Zwei Gebote, ein Bieter

Weiter ging es zum Gesamtruf und somit um den Verkauf des ganzen Pakets. Übersteigt ein Bieter hier die drei Einzelgebote, gehört das Objekt ihm. Konkursamt-Sachbearbeiterin Annamarie Haas rief mehrere Male zum Gebot auf und erntete zunächst nur Schweigen. In den Reihen der Teilnehmer war hie und da verstohlenes Köpfedrehen auszumachen. Bleibt das Franziskushaus unverkäuflich? «Zwei Millionen Franken, Aargauische Kantonalbank», ertönte es schliesslich aus der hintersten Reihe. Mit diesem Angebot lag die Bank noch deutlich unter der konkursamtlichen Schätzung von 3,56 Mio. Franken. Kurz bevor der Auktionshammer endgültig niedersauste, überbot der AKB-Vertreter sein vorheriges Gebot mit einer Summe von 3,53 Mio. Franken und erhielt – «zum Ersten, zum Zweiten, zum Dritten» – den Zuschlag.
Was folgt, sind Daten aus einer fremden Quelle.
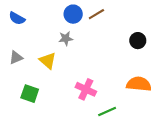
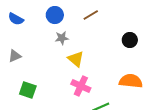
blue circle: (73, 14) -> (55, 15), moved
yellow triangle: (48, 61) -> (76, 59), moved

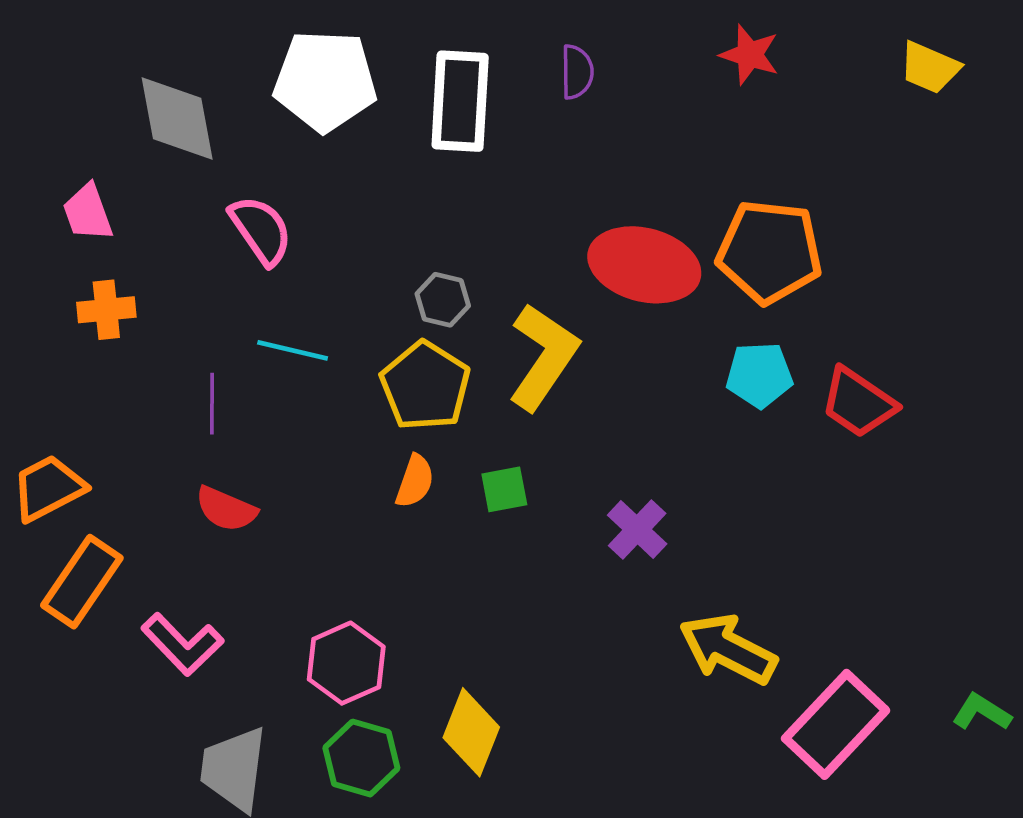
Denkmalschutz als Hindernis

Sein Vorgehen habe «taktische Gründe», erklärte Rolf Bossert, Leiter Immobilienmanagement bei der Aargauischen Kantonalbank sein Überbieten des eigenen Gebots. Dass das Finanzinstitut das Franziskanerhaus übernimmt, hat gute Gründe. Die AKB ist Gläubigerin im Konkursverfahren über die Vorbesitzerin Immocon AG. Mit der Steigerung kann sie auf ihr Pfandobjekt zurückgreifen. «Als Bank ist es unser Ziel, das Objekt weiterverkaufen zu können», bestätigt Bossert. Bis dahin werde man für den nötigsten Unterhalt sorgen.
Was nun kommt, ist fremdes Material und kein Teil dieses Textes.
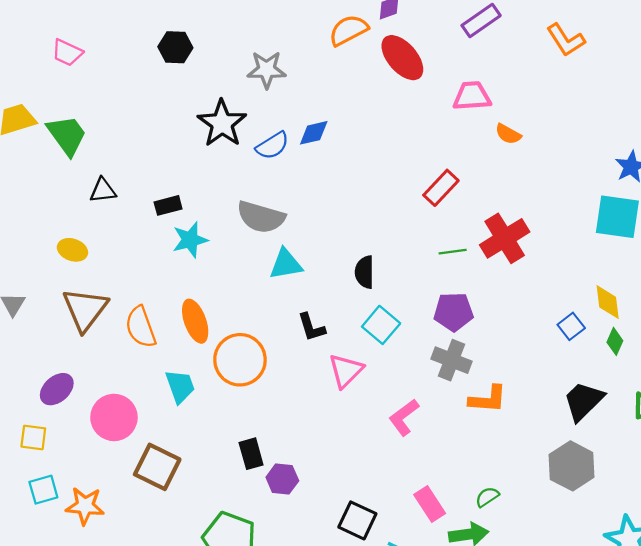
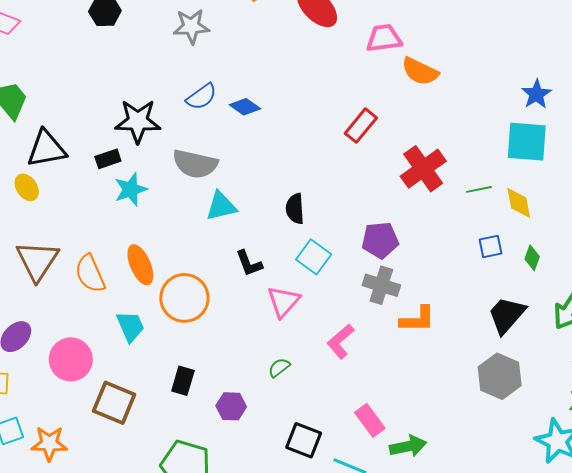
black star: (222, 123) -> (138, 121), moved, turned -30
blue diamond: (314, 133) -> (245, 107), moved, turned 52
orange semicircle: (508, 134) -> (420, 71), size x1.5
black triangle: (103, 190) -> (46, 149), size x1.6
yellow ellipse: (72, 250) -> (27, 187), moved, turned 40
green line: (453, 252) -> (479, 189), moved
yellow diamond: (608, 302) -> (519, 203), moved
blue square: (571, 326) -> (491, 246), turned 30
black rectangle: (251, 454) -> (183, 381), moved, turned 36
green semicircle: (487, 497) -> (279, 368), moved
Mit dem Weiterverkauf dürfte es jedoch nicht ganz einfach werden. Zwar steht das Franziskushaus in einer Wohnzone an bester Lage, durch die Denkmalschutzbestimmungen sind die Eigentümer bei der Verwendung jedoch ziemlich eingeschränkt. Der Schutz erstreckt sich sogar auf das Mobiliar. «Es besteht ein Zielkonflikt zwischen der Unterschutzstellung und einer zeitgemässen Nutzung», stellt auch Rolf Bossert fest. «Die Behörde muss sich überlegen, was sinnvoller ist.»